Code Item 5.2 Para. 2; Chairman of the Audit Committee

The current Chairman of the Supervisory Board of Hannover Rück SE served as the company’s Chief Financial Officer in the period from 1994 to 2002. During this time he acquired superb knowledge of the company and he is equipped with extensive professional expertise in the topics that fall within the scope of responsibility of the Finance and Audit Committee. With this in mind, the serving Chairman of the Supervisory Board is optimally suited to chairing the Audit Committee. In the opinion of Hannover Rück SE, it is therefore in the interest of the company to diverge from the recommendation contained in Code Item 5.2 Para. 2.
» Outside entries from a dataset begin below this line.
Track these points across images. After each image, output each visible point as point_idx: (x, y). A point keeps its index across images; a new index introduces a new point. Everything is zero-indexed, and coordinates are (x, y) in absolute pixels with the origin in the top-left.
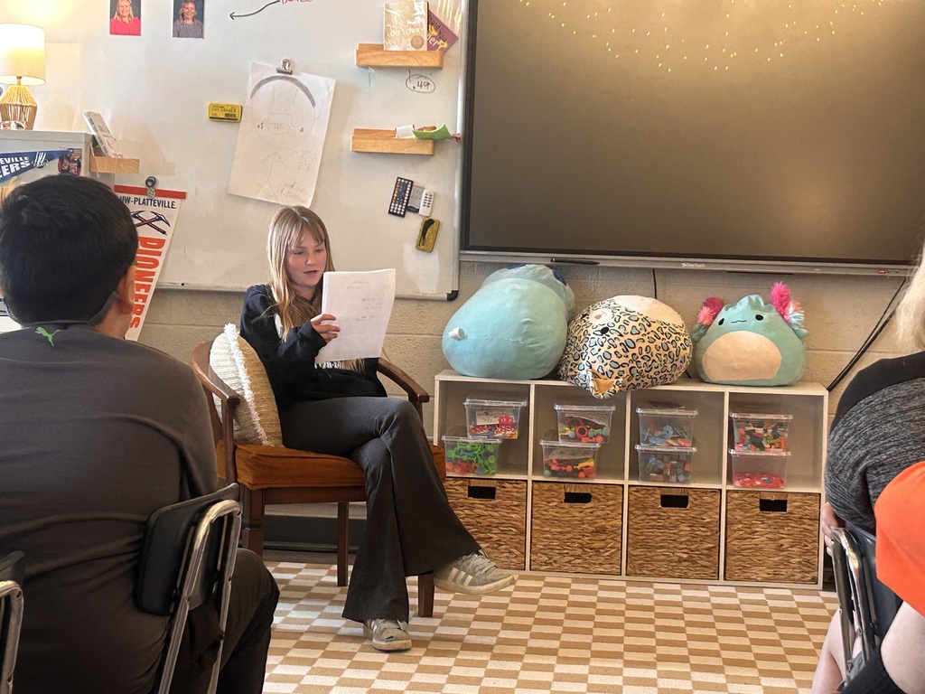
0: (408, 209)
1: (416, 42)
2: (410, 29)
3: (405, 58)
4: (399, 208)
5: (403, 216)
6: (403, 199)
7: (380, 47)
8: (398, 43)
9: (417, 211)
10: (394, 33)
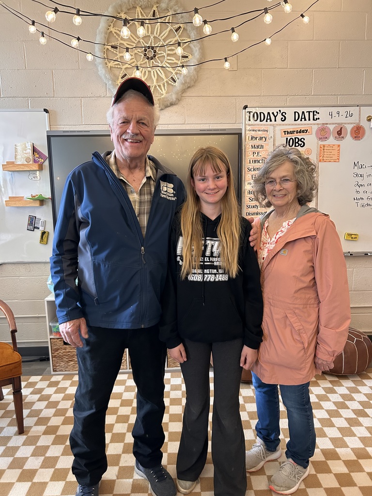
0: (35, 228)
1: (28, 160)
2: (25, 155)
3: (23, 167)
4: (31, 228)
5: (33, 231)
6: (32, 224)
7: (13, 163)
8: (20, 161)
9: (39, 228)
10: (18, 157)
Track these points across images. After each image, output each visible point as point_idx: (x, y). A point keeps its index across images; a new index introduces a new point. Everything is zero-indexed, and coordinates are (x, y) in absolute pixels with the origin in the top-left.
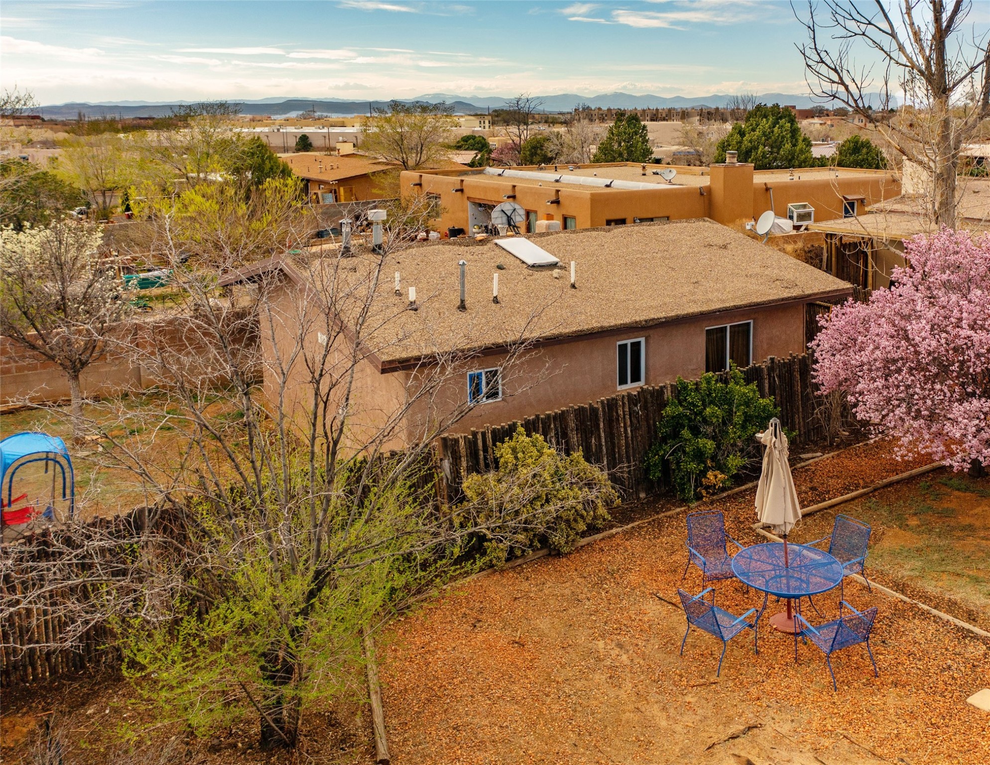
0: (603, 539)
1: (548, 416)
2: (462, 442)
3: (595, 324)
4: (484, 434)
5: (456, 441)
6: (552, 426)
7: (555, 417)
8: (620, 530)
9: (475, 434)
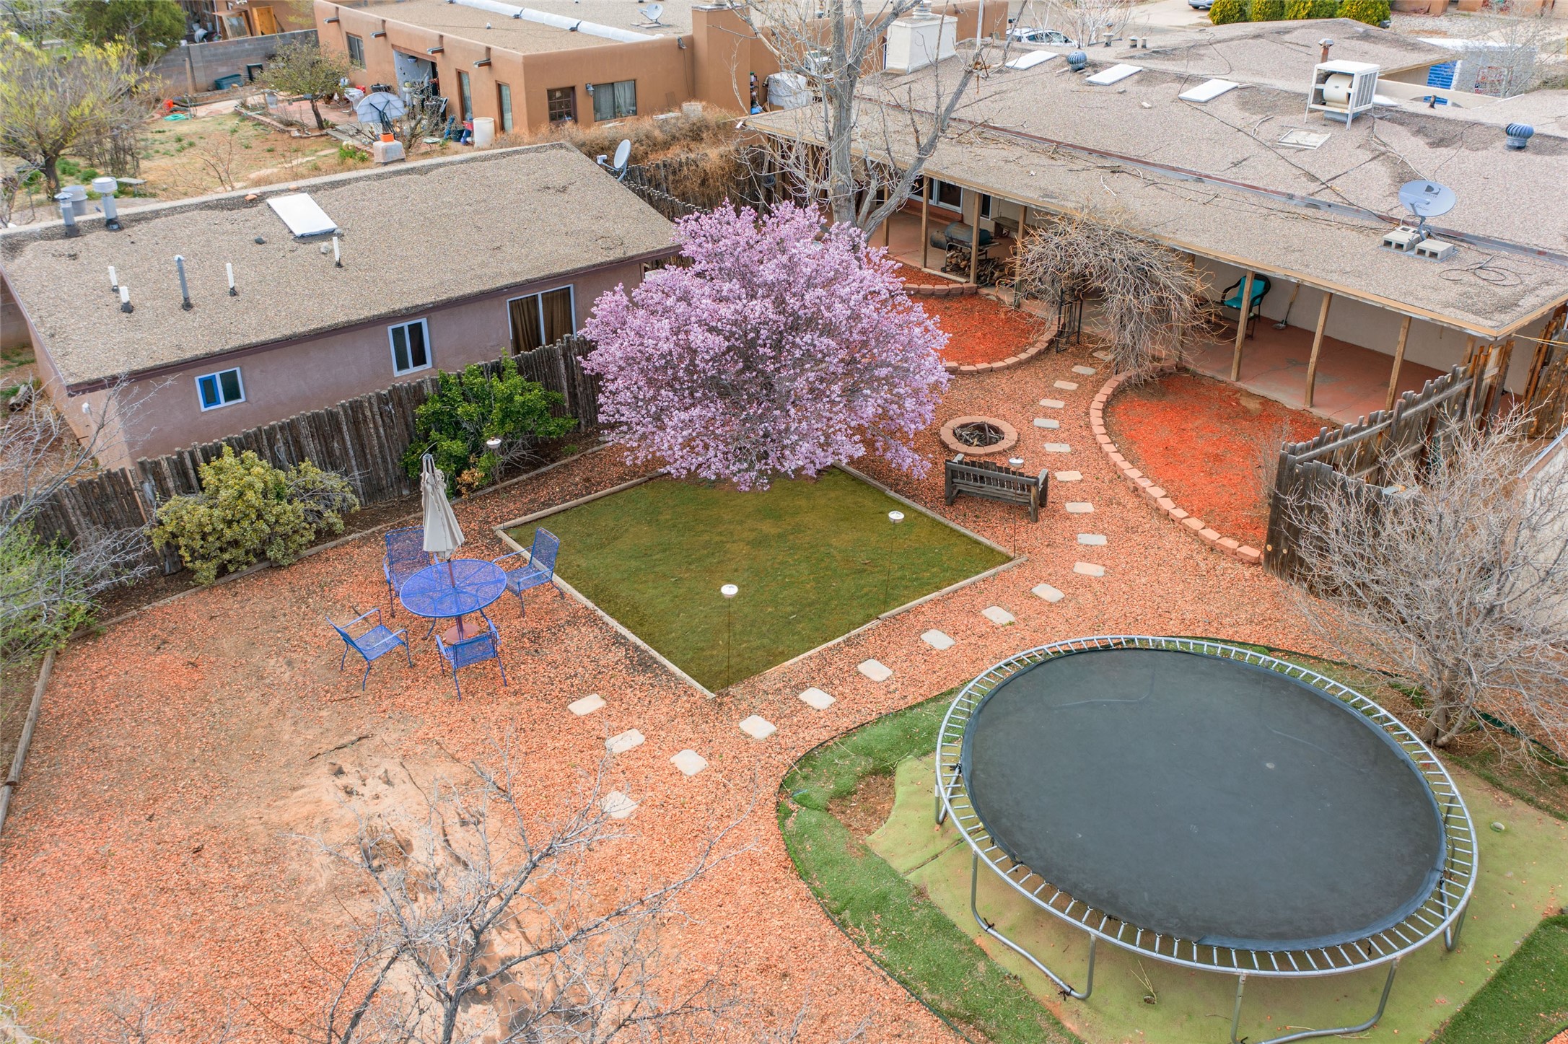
0: (336, 547)
1: (273, 428)
2: (165, 465)
3: (342, 318)
4: (192, 454)
5: (158, 464)
6: (278, 437)
7: (282, 428)
8: (358, 535)
9: (180, 454)
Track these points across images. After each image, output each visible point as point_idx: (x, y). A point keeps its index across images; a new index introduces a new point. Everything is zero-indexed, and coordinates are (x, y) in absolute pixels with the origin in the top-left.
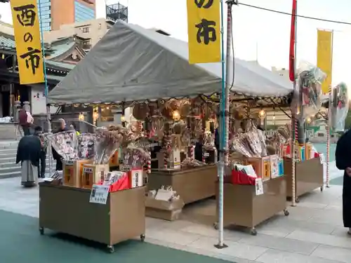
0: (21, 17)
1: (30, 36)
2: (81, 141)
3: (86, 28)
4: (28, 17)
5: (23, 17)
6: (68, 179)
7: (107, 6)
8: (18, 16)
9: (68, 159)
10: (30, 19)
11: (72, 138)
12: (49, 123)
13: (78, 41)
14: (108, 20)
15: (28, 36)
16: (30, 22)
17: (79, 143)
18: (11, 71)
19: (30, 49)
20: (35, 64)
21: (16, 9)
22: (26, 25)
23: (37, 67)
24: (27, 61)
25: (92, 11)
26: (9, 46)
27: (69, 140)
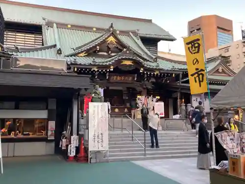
0: (191, 49)
1: (197, 60)
2: (242, 139)
3: (227, 49)
4: (195, 47)
5: (192, 48)
6: (234, 169)
7: (242, 31)
8: (189, 48)
9: (232, 153)
10: (197, 49)
11: (234, 136)
12: (212, 122)
13: (223, 59)
14: (243, 41)
15: (196, 60)
16: (196, 51)
17: (241, 140)
18: (178, 84)
19: (197, 69)
20: (201, 80)
21: (188, 44)
22: (194, 53)
23: (202, 81)
24: (195, 78)
25: (231, 36)
26: (177, 68)
27: (232, 137)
Code Item 5.3.2; Independence of the Chairman of the Audit Committee

The current Chairman of the Audit Committee is at the same time also the Chairman of the Board of Management of the controlling shareholder and hence cannot, in the company’s legal assessment, be considered independent. As already explained above in the justification for divergence from Code Item 5.2 Para. 2, the current Chairman of the Supervisory Board is, however, optimally suited to chairing the Audit Committee. This assessment is also not cast into question by the fact that the Committee Chairman cannot therefore be considered independent within the meaning of the German Corporate Governance Code. Furthermore, since his service as Chief Financial Officer of Hannover Rück SE already dates back ten years, it is also the case that the reviews and checks performed by the Finance and Audit Committee no longer relate to any period in which he himself was still a member of the Executive Board or decisions initiated by him as a member of the Executive Board were still being realised. In the opinion of Hannover Rück SE, it is therefore in the interest of the company to diverge from this recommendation contained in Code Item 5.3.2.

We are in compliance with all other recommendations of the Code.